[[ The records open ]]
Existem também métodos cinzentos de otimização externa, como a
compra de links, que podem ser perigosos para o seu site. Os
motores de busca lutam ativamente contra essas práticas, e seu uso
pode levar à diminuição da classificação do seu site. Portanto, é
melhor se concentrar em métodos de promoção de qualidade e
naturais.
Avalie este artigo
[[ The records closed ]]
Work instructions: Recast the text of the records above as a JSON list of strings, with one string for each line and blank lines left out.

Expected answer:
[
  "Existem também métodos cinzentos de otimização externa, como a",
  "compra de links, que podem ser perigosos para o seu site. Os",
  "motores de busca lutam ativamente contra essas práticas, e seu uso",
  "pode levar à diminuição da classificação do seu site. Portanto, é",
  "melhor se concentrar em métodos de promoção de qualidade e",
  "naturais.",
  "Avalie este artigo"
]